▸ **Materials provided**:
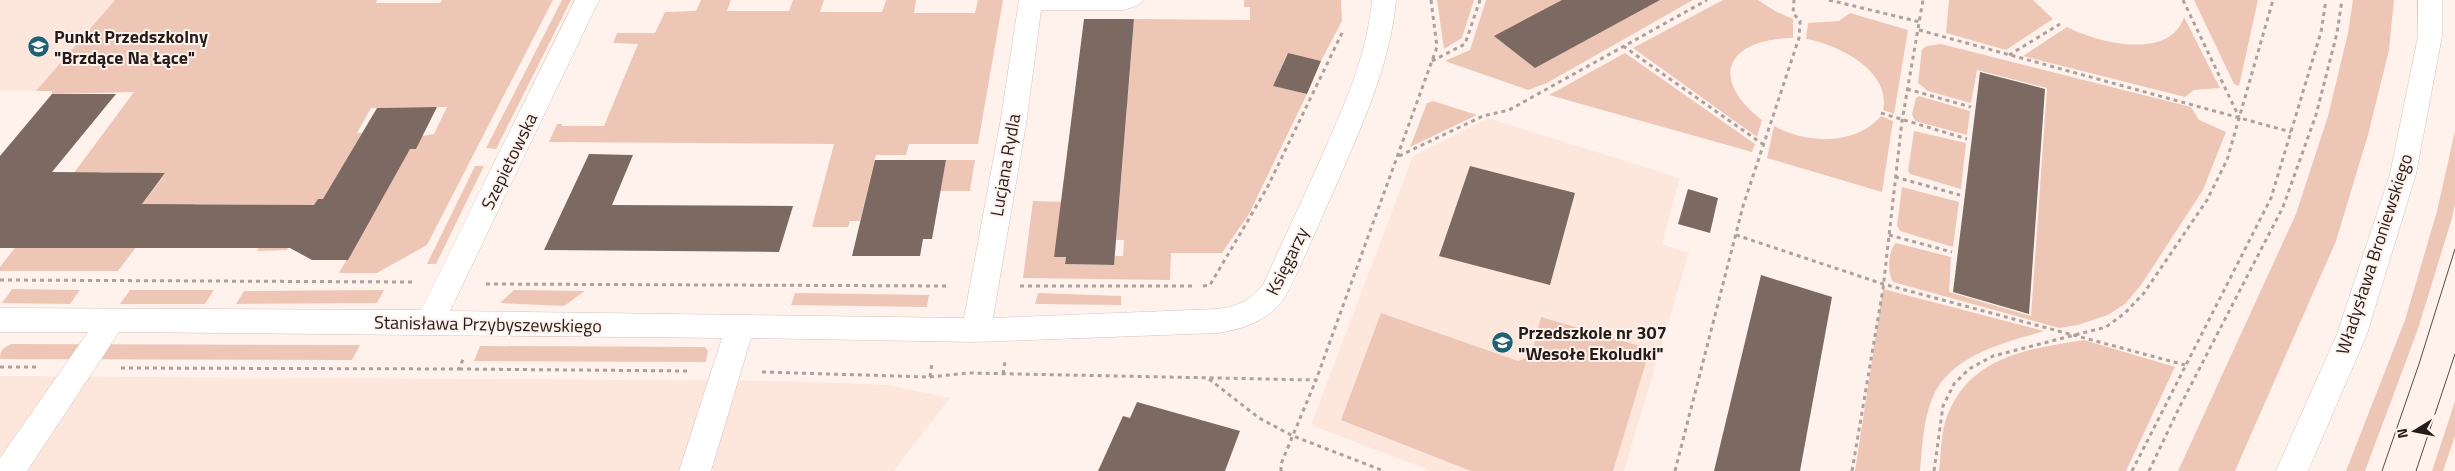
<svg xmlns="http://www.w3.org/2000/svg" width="2455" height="471" viewBox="0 0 2455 471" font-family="'Titillium Web',sans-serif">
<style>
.built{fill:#fde6dc}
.green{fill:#eec6b6;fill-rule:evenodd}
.building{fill:#7b6962}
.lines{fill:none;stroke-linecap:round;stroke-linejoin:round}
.minor-casing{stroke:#d3c0b8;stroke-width:1}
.major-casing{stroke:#d3c0b8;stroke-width:1}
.path{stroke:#ada19d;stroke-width:3;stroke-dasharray:4 4;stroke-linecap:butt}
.minor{fill:#fff;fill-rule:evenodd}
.major{fill:#fff;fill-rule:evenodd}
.tram{stroke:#544b48;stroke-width:1}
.labels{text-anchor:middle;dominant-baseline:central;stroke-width:4;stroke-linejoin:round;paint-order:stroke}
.poi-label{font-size:18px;font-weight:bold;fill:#241c19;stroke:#fff2ed;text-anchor:start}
.street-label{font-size:18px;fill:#241c19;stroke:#fff2ed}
</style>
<rect width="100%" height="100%" fill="#fff2ed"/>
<!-- built -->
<path class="built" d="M0 0H115L36 91H0Z
M1488 118 1680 178 1662 244 1689 253 1624 471H1431L1311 425 1413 156Z
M0 376 787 381 888 385 950 398 894 471H0Z"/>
<!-- green -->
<path class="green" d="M115 0H377L376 3H440L442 0H553L427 245 377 273H339L381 199H318L287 250 257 251 259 247 257 205 195 204 165 247H136L118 271H0V267L36 221 43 248H109L165 174 101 172 82 197H56L134 92 52 94V91H36ZM447 107 434 134 422 136 416 149 396 150 345 162 362 133H357L371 108Z
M562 0H571L496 149 486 148Z
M701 0H731L727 11H789L793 0H824L820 12H882L886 0H916L914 13H975L978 0H1003L978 144H909L906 155H876L860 221H850L848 227H812L834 144 549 142 557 124H562V126H604L638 44 613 43 617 33H655L665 12 696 11Z
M1244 0H1341L1342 21 1321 61 1287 54 1273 86 1307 94 1249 214 1222 253H1171L1170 280 1023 278 1033 201 1066 202 1054 257H1066L1065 264 1113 265 1115 256H1123L1124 240H1116L1127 108 1122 107 1128 95 1134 19 1250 20V7H1244Z
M1437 0H1474L1462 38 1444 49Z
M1486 0H1693L1547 83 1528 90 1445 61 1470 50Z
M1723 0H1758L1775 11 1793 19V38C1728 39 1707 77 1762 120L1757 137 1633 48Z
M1949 0H2033L2053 19 2006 50 1946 33Z
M2194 0H2258L2239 86 2234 84Z
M2353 0H2394L2389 50 2368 135 2336 241 2235 471H2178L2296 214 2328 116 2348 33Z
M1850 13 1908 30 1894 114 1883 110C1892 71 1837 44 1806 39L1808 23 1839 21Z
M2184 17 2220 88 2194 90 2185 97 2023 56 2067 27C2098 43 2170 61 2184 17Z
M1941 44 2191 107 2199 120 2226 132 2203 190 2141 285 2125 304 2108 315 2078 325 2059 328 1893 282C1887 273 1888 250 1896 243L1951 257 1949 292 2031 316 2047 88 1977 70 1971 103 1928 91 1918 83 1922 49 1927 46Z
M1625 53 1755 144 1752 152 1549 95Z
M1919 96 1970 111 1967 135 1915 121 1912 114 1916 98Z
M1433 101 1477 115 1410 147 1427 103Z
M1881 116 1893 121 1882 192 1767 158 1774 126C1807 144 1855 146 1881 116Z
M1914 131 1966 143 1961 189 1910 174 1908 171Z
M2455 131V204L2452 218 2418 329 2365 471H2346L2405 320 2437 211Z
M946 160H975L970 191H940Z
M475 166H484L436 264H427Z
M1902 187 1959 202 1953 247 1900 231 1897 226Z
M12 289 80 290 70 304 2 303Z
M1883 289 2044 331C2004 343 1949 355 1932 399 1923 421 1922 448 1920 471H1855Z
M130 290H214L205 304H120Z
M384 290 377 303 236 304 244 291Z
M514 290 585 291 564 306 500 303Z
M795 293 929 295 927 307 791 305Z
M1038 293 1121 296V305L1035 304Z
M1381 313 1518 361 1531 356 1541 317 1650 349 1613 471H1471L1341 420Z
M2084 340 2175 367 2126 471H1939C1941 455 1941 437 1945 422 1966 357 2026 349 2084 340Z
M11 344 360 345 352 360 0 359C0 350 3 348 11 344Z
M480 346 705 347 708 351 706 362 474 361Z
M2455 401V436L2443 471H2432Z"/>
<!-- building -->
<path class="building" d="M1562 0H1660L1535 68 1494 36Z
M1084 19H1134L1114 265 1065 264 1066 257H1054Z
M1288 53 1321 61 1307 94 1273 86Z
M1980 72 2045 89 2029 314 1953 292Z
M52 94H116L52 172 165 173 142 204 314 205 318 199H323L377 108 437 107 416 149H410L348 260H312L290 248H0V156Z
M589 154 633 155 612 205 793 206 779 252 544 250Z
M875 160H946L932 239H923L920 256H852Z
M1470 166 1575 193 1550 285 1439 256Z
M1688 189 1718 198 1710 233 1678 224Z
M1761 275 1832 297 1800 471H1714Z
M1137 402 1240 431 1225 471H1098L1123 416 1130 418Z"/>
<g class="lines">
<defs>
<path id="minor" d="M575 0H599L450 311 964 318 1001 118 1019 0H1143L1139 5 1124 10H1041L1027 118 993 318 1217 309C1237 307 1250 300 1263 285 1284 239 1305 194 1325 149 1347 100 1367 53 1372 0H1396C1390 67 1361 127 1335 188 1318 225 1303 263 1284 299 1267 321 1244 329 1217 333L976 342 751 338 711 471H679L722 338 119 332 27 471H0V458L88 332H0V308L421 310Z"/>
<path id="major" d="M2418 0H2442V36L2416 174 2367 334 2308 471H2276L2337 334 2390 174 2418 36Z"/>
</defs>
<!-- minor casing -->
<use href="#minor" class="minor-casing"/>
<!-- major casing -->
<use href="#major" class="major-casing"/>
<!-- path -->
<path class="path" d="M1829 0 1920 22
M2183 0 2239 117
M1919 30 2291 132
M1623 46 1764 145
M2009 55 2060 24
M1432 61 1465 44 1480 0
M1907 89 1971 107
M1881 113 1967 139
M1399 156 1483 116 1509 110 1707 0
M1895 177 1960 195
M1736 235 1883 284 2185 365
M1889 235 1952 252
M0 280 412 282
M486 284 949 286
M1020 286H1192
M1203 286 1210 285 1267 188 1343 31
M0 367H37
M121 368 459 369 464 357
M459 369 688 371
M762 372 930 377 968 373 1316 380 1437 47 1431 0
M1003 374 1005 362
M930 377 932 363
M1209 379 1259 418 1293 436 1384 471
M1281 471V464L1316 380
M1675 471 1743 206 1799 38 1800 21 1793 13 1794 0
M1852 471 1883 289 1902 121 1923 0
M1934 471 1943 406 1954 384 1969 369 1993 356 2106 327 2125 313 2144 293 2207 200 2227 160 2273 0
M2132 471 2271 198 2321 32 2326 0
M2149 471 2179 408 2283 207 2316 115 2337 33 2342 0"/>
<!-- minor -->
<use href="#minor" class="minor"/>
<!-- major -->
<use href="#major" class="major"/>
<!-- tram -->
<path class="tram" d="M2382 471 2419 364 2455 249
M2416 471 2455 354"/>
</g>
<!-- icons -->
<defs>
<symbol id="school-disc" viewBox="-11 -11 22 22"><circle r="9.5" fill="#216176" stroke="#fff2ed"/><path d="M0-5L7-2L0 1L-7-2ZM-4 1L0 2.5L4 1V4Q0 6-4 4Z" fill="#fff"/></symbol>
</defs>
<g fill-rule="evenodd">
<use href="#school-disc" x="26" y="34" width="25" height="25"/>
<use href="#school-disc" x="1490" y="330" width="25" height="25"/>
</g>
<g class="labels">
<!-- poi labels -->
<g class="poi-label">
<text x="54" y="36">Punkt Przedszkolny<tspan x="54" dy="21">"Brzdące Na Łące"</tspan></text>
<text x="1518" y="332">Przedszkole nr 307<tspan x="1518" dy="21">"Wesołe Ekoludki"</tspan></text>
</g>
<!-- street labels -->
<g class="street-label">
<text transform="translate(509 161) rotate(-64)">Szepietowska</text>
<text transform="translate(1005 165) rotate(-80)">Lucjana Rydla</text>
<text transform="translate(2374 254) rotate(-72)">Władysława Broniewskiego</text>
<text transform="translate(1287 261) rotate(-64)">Księgarzy</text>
<text transform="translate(488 324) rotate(1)">Stanisława Przybyszewskiego</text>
</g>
</g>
<!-- north arrow -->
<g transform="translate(2415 431) rotate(260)" stroke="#fff2ed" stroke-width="4" paint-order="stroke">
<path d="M0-4L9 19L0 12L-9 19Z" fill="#241c19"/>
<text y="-8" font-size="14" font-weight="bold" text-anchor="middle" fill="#241c19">N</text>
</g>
</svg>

▸ **Exercise instructions**: Show all lines from the records above where the word "paint" occurs.

▸ **Task output**:
.labels{text-anchor:middle;dominant-baseline:central;stroke-width:4;stroke-linejoin:round;paint-order:stroke}
<g transform="translate(2415 431) rotate(260)" stroke="#fff2ed" stroke-width="4" paint-order="stroke">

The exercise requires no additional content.